The data given in [41,42,43,44,45] have various limitations and, due to these reasons, they cannot give the exact solution of the considered data. The demonstrated approaches have a lot of advantages, and they can easily find the solutions to the awkward and complicated sorts of data. Using the information in Table 10, we get the best optimal value in the form {\overline{\Phi }}_{Al-3} . Furthermore, we try to explain the above result in the form of a graphical structure, like Figure 2. Figure 2 includes four alternatives initiated by six different scholars [41,42,43,44,45]. Therefore, the diagnosed approaches are more dominant as compared to the approaches in [41,42,43,44,45].
7.
Conclusions
The theory of CI-VIUL information is more massive and generalized than the existing theories, such as intuitionistic, I-V intuitionistic, intuitionistic fuzzy linguistic, I-V intuitionistic fuzzy linguistic and linguistic sets. The main and most valuable results of this analysis are described below.

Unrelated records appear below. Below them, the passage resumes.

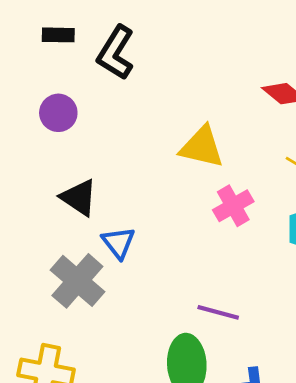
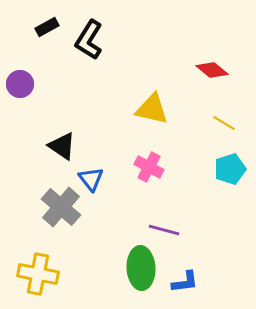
black rectangle: (58, 35) -> (47, 27), turned -30
purple circle: (58, 113) -> (20, 84), moved
pink cross: (233, 206) -> (149, 167), moved, turned -32

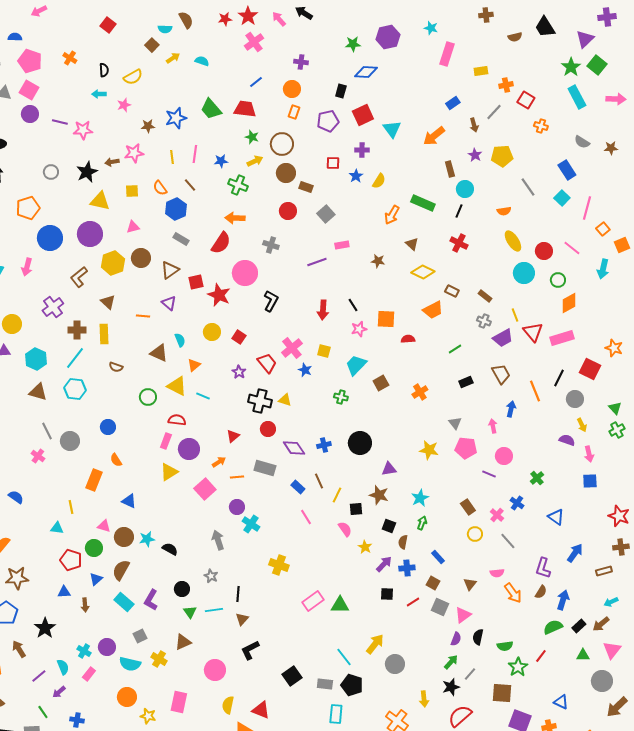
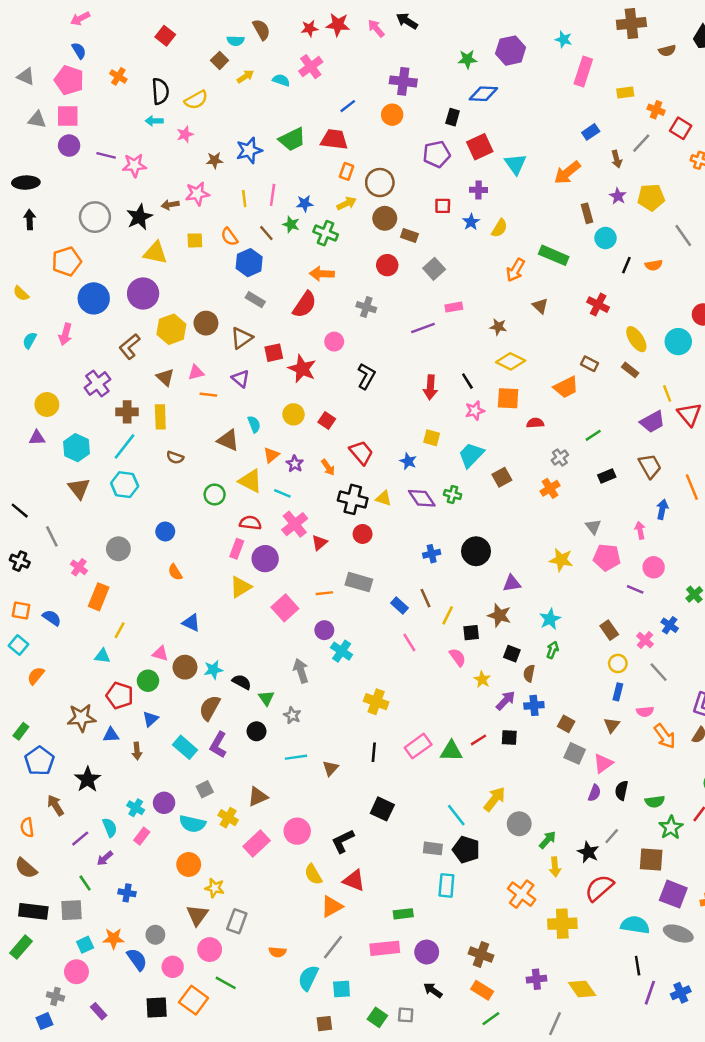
brown cross: (486, 15) -> (631, 23), size x1.6
red star: (248, 16) -> (338, 25), turned -30
blue semicircle: (15, 37) -> (79, 51), moved, turned 56
pink cross: (254, 42) -> (311, 67), moved
purple cross: (301, 62) -> (403, 81), size x1.5
black semicircle: (104, 70) -> (160, 91), size x1.5
orange cross: (506, 85) -> (656, 110), turned 32
pink square: (29, 90) -> (68, 116), turned -30
green trapezoid: (211, 109) -> (292, 139), turned -75
orange rectangle: (294, 112) -> (347, 171), moved
green star: (252, 137) -> (291, 224), moved
gray circle: (51, 172) -> (95, 217), size x1.6
black line: (459, 211) -> (626, 265), moved
pink triangle: (133, 227) -> (196, 372), moved
yellow ellipse: (513, 241) -> (636, 339), moved
yellow diamond: (423, 272) -> (511, 361), moved
pink circle: (245, 273) -> (334, 342), size x0.6
gray cross: (484, 321) -> (560, 458), moved, turned 32
pink cross: (292, 348) -> (295, 524), moved
purple star: (239, 372) -> (295, 464), moved
brown triangle: (38, 392) -> (79, 488), turned 36
gray line: (47, 431) -> (52, 536), moved
purple diamond: (294, 448) -> (422, 498), moved
orange arrow: (219, 462) -> (328, 467), moved, turned 88
orange rectangle: (94, 480) -> (99, 597), moved
yellow line: (71, 507) -> (120, 630), turned 40
blue rectangle: (438, 557) -> (618, 692), moved, turned 56
brown semicircle: (121, 570) -> (210, 708), moved
brown star: (17, 578) -> (81, 718), moved
black line: (238, 594) -> (374, 752), moved
red line: (413, 602) -> (478, 740), moved
green triangle: (190, 612) -> (266, 698), moved
black L-shape: (250, 650) -> (343, 841), moved
green arrow: (451, 662) -> (548, 840), moved
black square: (292, 676) -> (382, 809), moved, turned -30
black star: (451, 687) -> (588, 852), turned -30
pink rectangle: (179, 702) -> (257, 844), moved, turned 35
yellow semicircle: (228, 705) -> (313, 874), turned -42

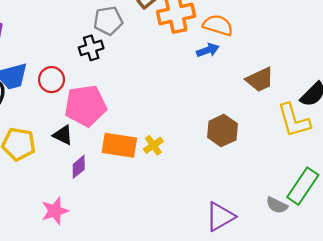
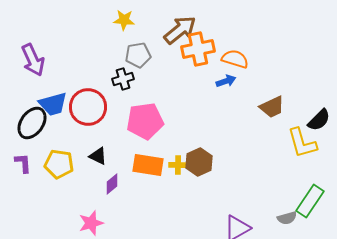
red circle: (51, 80) -> (88, 107), size x1.6
pink pentagon: (85, 106) -> (145, 121), moved
brown hexagon: (222, 131) -> (199, 162), moved
yellow cross: (153, 145) -> (178, 165), turned 36
gray semicircle: (277, 205) -> (287, 218), turned -42

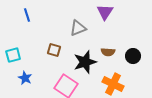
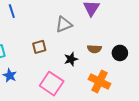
brown square: (54, 50) -> (39, 47), turned -32
black star: (85, 62) -> (71, 59), size x0.6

1) We diagnosed the well-known theory, called the CI-VIUL setting, as a more powerful and capable tool to handle ambiguous sorts of theories. Furthermore, to enhance the features of the CI-VIUL information, we diagnosed the algebraic laws, SV and AV for CI-VIUL settings.
2) We developed the CI-VIULAHM operator, CI-VIULWAHM operator, CI-VIULGHM operator, CI-VIULWGHM operator and their well-known achievements in the form of some results, important properties and specific cases.
3) We checked the practicality and usefulness of the initiated approaches, and a MADM technique was implemented for CI-VIUL settings.
4) The reliability of the proposed MADM tool was demonstrated by a computational example that assesses the impact of the diagnosed approaches on various well-known prevailing theories.
Decision social networks mostly depend on the individual decisions in the examples. In the upcoming times, we can continue to enhance superior aggregation operators, different types of techniques, new similarity measures, etc., further diagnosing a massively valuable and genuine weight determination technique that can be employed to evaluate awkward and problematic issues in various real-life problems. In addition, we will modify the proposed work for complex spherical FSs [49], T-spherical FSs [50], Pythagorean FSs [51], decision-making [52,53,54,55], linear Diophantine FSs [56] and fuzzy N-soft sets [57] to enhance the study of the existing approaches.
Acknowledgements
The authors extend their appreciation to the Deanship of Scientific Research at King Khalid University, Abha 61413, Saudi Arabia, for funding this work through the Research Group Program under grant number R.G. P-2/98/43.
Conflict of interest
The authors declare that they have no conflict of interest. The data used in this manuscript are artificial, and anyone can use it without prior permission of the authors by just citing this article.